-------- DOCUMENT SECTION

The Company has no present intention of allotting new shares (other than in connection with the Company's share incentive schemes). The Directors consider it desirable to have sufficient authority in place, as permitted by corporate governance guidelines, to respond to market developments and to enable allotments to take place in a timely manner, should such a situation arise.


The authority sought in resolution 8 will be proposed as an ordinary resolution and will expire at the conclusion of the next Annual General Meeting in 2014 or on 31 May 2014, whichever is the earlier.

Disapplication of Pre-Emption Rights (Resolution 9)

A special resolution is proposed to grant the Directors a new authority to allot equity securities for cash without first being required to offer such securities to existing Shareholders in proportion to their existing shareholdings, other than by way of a rights issue or in connection with a pre-emptive offer, up to an aggregate nominal amount of £203,954.63, being equal to 5% of the issued ordinary share capital of the Company as at 5 March 2013 amounting to 4,079,093 ordinary shares. This resolution complies with the ABI and Pre-emption Group guidelines.

In line with the Pre-emption Group's Statement of Principles, the Directors do not intend to allot shares for cash on a non pre-emptive basis (other than pursuant to a rights issue or pre-emptive offer) in excess of an amount equal to 7.5 per cent of the total issued ordinary share capital of the Company within a rolling three-year period without prior consultation with Shareholders.

The authority sought in resolution 9 will expire at the conclusion of the next Annual General Meeting in 2014 or on 31 May 2014, whichever is the earlier.

Purchase of Own Shares (Resolution 10)

It is proposed that the authority to enable the Company to make purchases of its own shares should be renewed until the next Annual General Meeting in 2014. The special resolution proposed would enable the Company to make purchases on the London Stock Exchange limited to 8,158,185 shares (equivalent to 10 per cent. of its issued share capital as at 5 March 2013), at, or between, the minimum and maximum prices specified in the resolution. Any shares purchased by the Company pursuant to this resolution may be immediately cancelled or held in treasury. Under the Companies Act 2006, the Company is allowed to hold its own shares in treasury following a buy-back, instead of cancelling them. Such shares may be resold for cash or used to satisfy share options but all rights attaching to them, including voting rights and any right to receive dividends, are suspended whilst they are held in treasury.

----------------

▶ [JOB ITEM A]
Please reproduce the text on the share resolutions in full, word for word.

-------- TASK MATERIAL

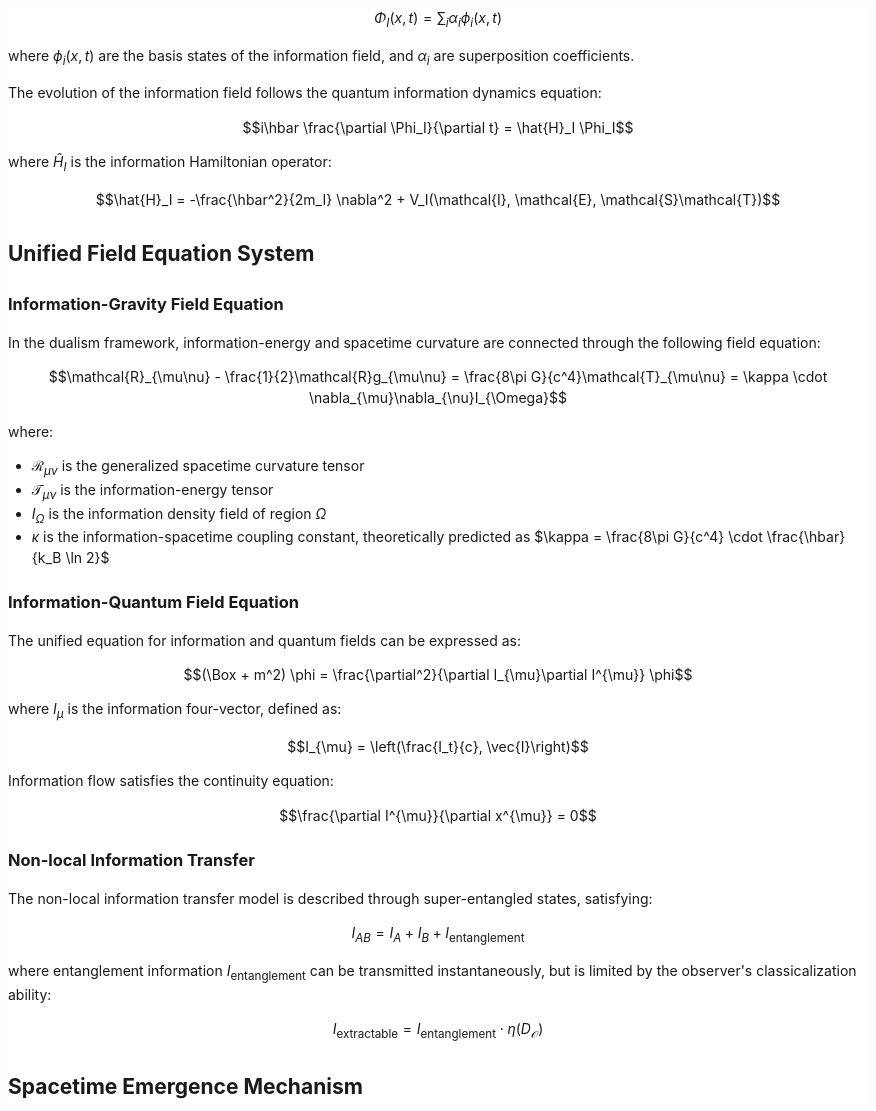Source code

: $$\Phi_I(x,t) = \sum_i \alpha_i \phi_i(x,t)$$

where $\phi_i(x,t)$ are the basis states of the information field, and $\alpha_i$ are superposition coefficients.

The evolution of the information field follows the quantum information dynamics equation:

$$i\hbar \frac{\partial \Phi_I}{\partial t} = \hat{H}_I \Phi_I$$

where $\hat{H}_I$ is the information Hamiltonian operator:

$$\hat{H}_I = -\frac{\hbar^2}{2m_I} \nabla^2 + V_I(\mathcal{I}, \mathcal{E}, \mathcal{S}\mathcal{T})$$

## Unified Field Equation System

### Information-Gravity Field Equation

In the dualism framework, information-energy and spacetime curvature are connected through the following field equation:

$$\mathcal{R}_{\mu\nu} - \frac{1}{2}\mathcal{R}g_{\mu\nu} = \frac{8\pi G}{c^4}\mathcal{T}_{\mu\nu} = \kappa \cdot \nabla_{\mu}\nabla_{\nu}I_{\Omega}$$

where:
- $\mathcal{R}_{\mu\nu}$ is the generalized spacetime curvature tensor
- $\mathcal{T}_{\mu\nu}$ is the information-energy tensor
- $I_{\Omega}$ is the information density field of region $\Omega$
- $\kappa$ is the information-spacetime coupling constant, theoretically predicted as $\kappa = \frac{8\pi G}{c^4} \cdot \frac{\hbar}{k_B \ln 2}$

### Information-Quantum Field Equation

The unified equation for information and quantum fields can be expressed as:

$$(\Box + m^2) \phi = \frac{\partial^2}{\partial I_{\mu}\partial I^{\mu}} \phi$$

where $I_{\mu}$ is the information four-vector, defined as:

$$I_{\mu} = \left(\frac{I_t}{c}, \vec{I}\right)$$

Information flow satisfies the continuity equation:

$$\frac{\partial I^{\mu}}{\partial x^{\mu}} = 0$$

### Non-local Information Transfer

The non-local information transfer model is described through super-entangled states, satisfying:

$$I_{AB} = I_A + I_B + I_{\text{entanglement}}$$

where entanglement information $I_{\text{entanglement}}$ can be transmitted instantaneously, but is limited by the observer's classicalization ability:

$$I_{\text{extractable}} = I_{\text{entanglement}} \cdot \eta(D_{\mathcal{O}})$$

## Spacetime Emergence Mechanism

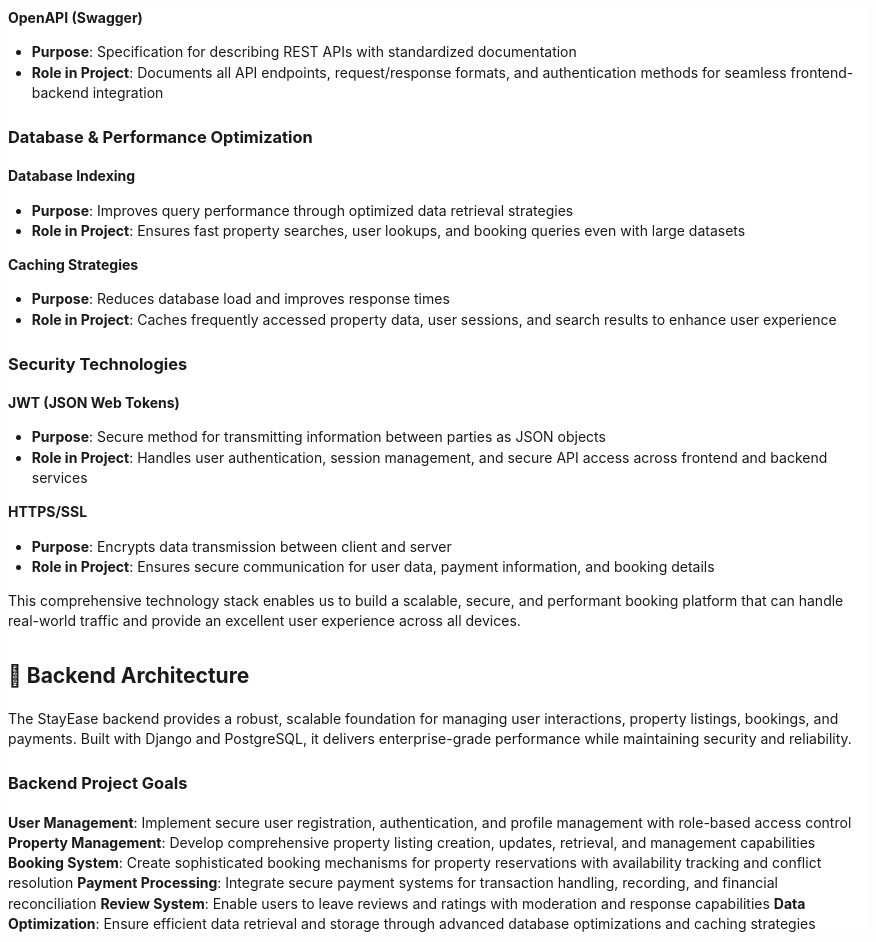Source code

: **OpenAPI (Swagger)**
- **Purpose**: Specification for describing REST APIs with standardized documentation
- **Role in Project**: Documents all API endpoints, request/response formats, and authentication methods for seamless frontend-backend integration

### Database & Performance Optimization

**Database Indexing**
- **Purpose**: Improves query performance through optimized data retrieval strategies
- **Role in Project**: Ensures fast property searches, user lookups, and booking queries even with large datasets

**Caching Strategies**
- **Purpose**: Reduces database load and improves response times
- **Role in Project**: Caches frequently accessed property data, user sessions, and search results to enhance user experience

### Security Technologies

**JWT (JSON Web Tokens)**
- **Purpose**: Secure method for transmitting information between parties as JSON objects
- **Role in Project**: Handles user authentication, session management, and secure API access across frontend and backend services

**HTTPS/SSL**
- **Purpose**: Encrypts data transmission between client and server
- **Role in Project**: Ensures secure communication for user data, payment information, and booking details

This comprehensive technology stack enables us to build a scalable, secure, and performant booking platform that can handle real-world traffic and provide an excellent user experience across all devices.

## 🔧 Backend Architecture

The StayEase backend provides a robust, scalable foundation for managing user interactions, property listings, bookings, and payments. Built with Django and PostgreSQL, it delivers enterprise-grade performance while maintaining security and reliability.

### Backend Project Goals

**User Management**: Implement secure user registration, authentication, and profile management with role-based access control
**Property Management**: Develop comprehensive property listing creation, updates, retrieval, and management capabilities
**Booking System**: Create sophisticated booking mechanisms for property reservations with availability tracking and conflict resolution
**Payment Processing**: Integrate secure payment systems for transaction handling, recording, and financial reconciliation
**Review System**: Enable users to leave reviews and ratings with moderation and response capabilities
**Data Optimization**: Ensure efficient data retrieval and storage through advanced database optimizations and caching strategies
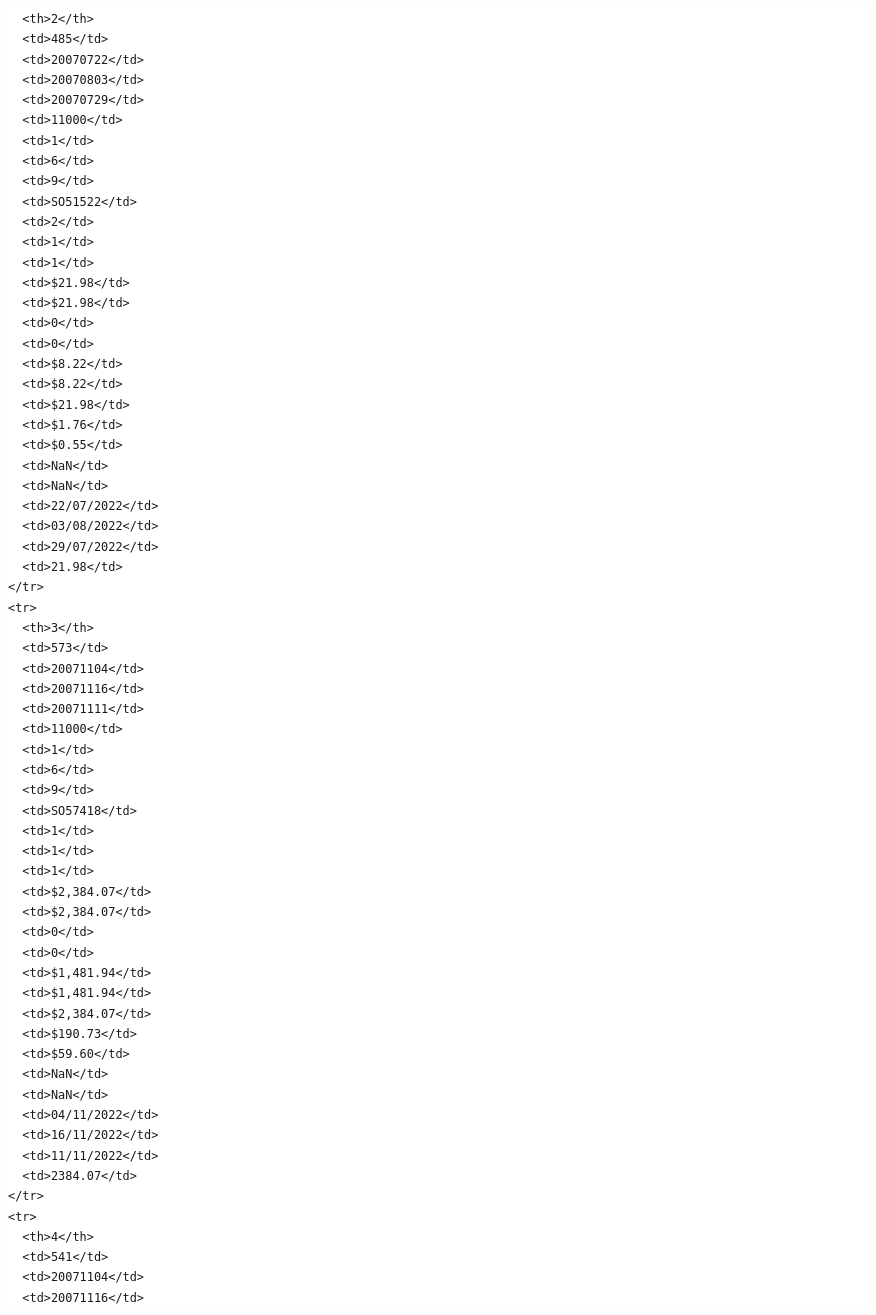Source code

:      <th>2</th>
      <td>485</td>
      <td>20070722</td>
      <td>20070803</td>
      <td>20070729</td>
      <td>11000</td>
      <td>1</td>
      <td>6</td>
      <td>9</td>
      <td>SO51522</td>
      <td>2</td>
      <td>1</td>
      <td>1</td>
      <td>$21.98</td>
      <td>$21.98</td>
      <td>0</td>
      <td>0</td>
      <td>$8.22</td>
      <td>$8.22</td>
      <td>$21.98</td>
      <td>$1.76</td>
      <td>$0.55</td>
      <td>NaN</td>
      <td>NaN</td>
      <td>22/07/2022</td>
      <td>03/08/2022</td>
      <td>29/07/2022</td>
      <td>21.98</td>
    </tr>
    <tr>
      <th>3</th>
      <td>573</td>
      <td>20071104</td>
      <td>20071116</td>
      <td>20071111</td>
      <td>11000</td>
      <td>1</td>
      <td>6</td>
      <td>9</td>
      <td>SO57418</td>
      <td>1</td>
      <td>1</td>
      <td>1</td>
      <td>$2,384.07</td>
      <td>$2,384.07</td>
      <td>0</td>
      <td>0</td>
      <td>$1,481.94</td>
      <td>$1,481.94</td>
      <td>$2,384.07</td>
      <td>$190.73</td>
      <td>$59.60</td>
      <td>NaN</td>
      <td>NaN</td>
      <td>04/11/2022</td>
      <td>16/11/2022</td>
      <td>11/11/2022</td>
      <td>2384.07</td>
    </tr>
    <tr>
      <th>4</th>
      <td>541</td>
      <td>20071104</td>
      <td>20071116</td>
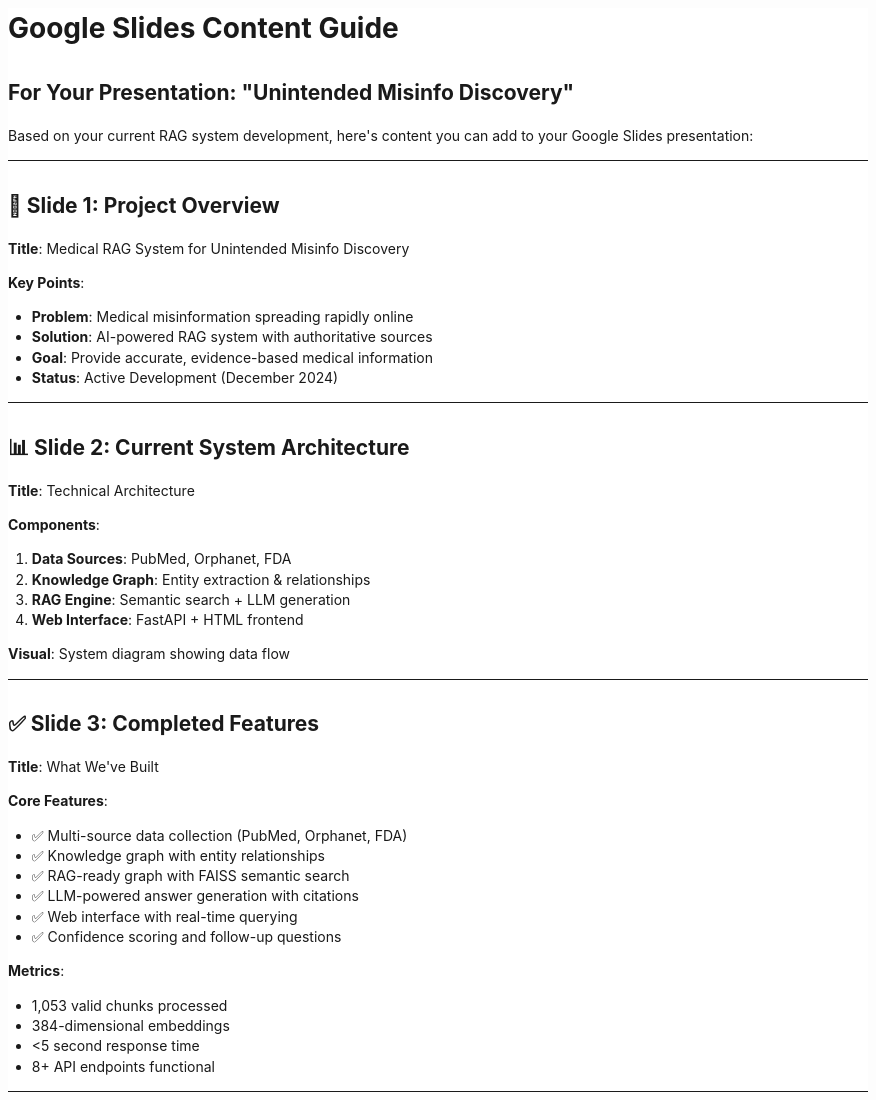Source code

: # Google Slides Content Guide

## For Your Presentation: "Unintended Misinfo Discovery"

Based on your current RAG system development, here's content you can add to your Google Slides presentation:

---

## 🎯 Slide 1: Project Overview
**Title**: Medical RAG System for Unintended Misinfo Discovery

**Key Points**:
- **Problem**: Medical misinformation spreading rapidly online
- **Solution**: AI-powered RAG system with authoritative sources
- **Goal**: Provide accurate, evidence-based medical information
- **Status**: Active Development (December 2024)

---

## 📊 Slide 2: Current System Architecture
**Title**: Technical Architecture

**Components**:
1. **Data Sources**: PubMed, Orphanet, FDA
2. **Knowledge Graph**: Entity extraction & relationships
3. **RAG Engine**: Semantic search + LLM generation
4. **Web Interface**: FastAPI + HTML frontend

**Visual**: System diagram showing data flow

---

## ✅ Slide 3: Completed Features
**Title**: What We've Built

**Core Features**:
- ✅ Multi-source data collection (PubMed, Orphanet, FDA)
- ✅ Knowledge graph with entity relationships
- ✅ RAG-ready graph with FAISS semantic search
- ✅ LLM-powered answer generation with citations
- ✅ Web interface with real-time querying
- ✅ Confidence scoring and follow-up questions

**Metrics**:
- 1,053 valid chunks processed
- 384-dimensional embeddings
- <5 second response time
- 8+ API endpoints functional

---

----------------

▶ [JOB ITEM B]
Return the records from their first line through the line that contains "### Information-Quantum Field Equation", both ends included, with every line unchanged and no other lines. Leave the pictures out of your answer.

▶ [EXERCISE SOLUTION A]
The Company has no present intention of allotting new shares (other than in connection with the Company's share incentive schemes). The Directors consider it desirable to have sufficient authority in place, as permitted by corporate governance guidelines, to respond to market developments and to enable allotments to take place in a timely manner, should such a situation arise.


The authority sought in resolution 8 will be proposed as an ordinary resolution and will expire at the conclusion of the next Annual General Meeting in 2014 or on 31 May 2014, whichever is the earlier.

Disapplication of Pre-Emption Rights (Resolution 9)

A special resolution is proposed to grant the Directors a new authority to allot equity securities for cash without first being required to offer such securities to existing Shareholders in proportion to their existing shareholdings, other than by way of a rights issue or in connection with a pre-emptive offer, up to an aggregate nominal amount of £203,954.63, being equal to 5% of the issued ordinary share capital of the Company as at 5 March 2013 amounting to 4,079,093 ordinary shares. This resolution complies with the ABI and Pre-emption Group guidelines.

In line with the Pre-emption Group's Statement of Principles, the Directors do not intend to allot shares for cash on a non pre-emptive basis (other than pursuant to a rights issue or pre-emptive offer) in excess of an amount equal to 7.5 per cent of the total issued ordinary share capital of the Company within a rolling three-year period without prior consultation with Shareholders.

The authority sought in resolution 9 will expire at the conclusion of the next Annual General Meeting in 2014 or on 31 May 2014, whichever is the earlier.

Purchase of Own Shares (Resolution 10)

It is proposed that the authority to enable the Company to make purchases of its own shares should be renewed until the next Annual General Meeting in 2014. The special resolution proposed would enable the Company to make purchases on the London Stock Exchange limited to 8,158,185 shares (equivalent to 10 per cent. of its issued share capital as at 5 March 2013), at, or between, the minimum and maximum prices specified in the resolution. Any shares purchased by the Company pursuant to this resolution may be immediately cancelled or held in treasury. Under the Companies Act 2006, the Company is allowed to hold its own shares in treasury following a buy-back, instead of cancelling them. Such shares may be resold for cash or used to satisfy share options but all rights attaching to them, including voting rights and any right to receive dividends, are suspended whilst they are held in treasury.

▶ [EXERCISE SOLUTION B]
Source code

: $$\Phi_I(x,t) = \sum_i \alpha_i \phi_i(x,t)$$

where $\phi_i(x,t)$ are the basis states of the information field, and $\alpha_i$ are superposition coefficients.

The evolution of the information field follows the quantum information dynamics equation:

$$i\hbar \frac{\partial \Phi_I}{\partial t} = \hat{H}_I \Phi_I$$

where $\hat{H}_I$ is the information Hamiltonian operator:

$$\hat{H}_I = -\frac{\hbar^2}{2m_I} \nabla^2 + V_I(\mathcal{I}, \mathcal{E}, \mathcal{S}\mathcal{T})$$

## Unified Field Equation System

### Information-Gravity Field Equation

In the dualism framework, information-energy and spacetime curvature are connected through the following field equation:

$$\mathcal{R}_{\mu\nu} - \frac{1}{2}\mathcal{R}g_{\mu\nu} = \frac{8\pi G}{c^4}\mathcal{T}_{\mu\nu} = \kappa \cdot \nabla_{\mu}\nabla_{\nu}I_{\Omega}$$

where:
- $\mathcal{R}_{\mu\nu}$ is the generalized spacetime curvature tensor
- $\mathcal{T}_{\mu\nu}$ is the information-energy tensor
- $I_{\Omega}$ is the information density field of region $\Omega$
- $\kappa$ is the information-spacetime coupling constant, theoretically predicted as $\kappa = \frac{8\pi G}{c^4} \cdot \frac{\hbar}{k_B \ln 2}$

### Information-Quantum Field Equation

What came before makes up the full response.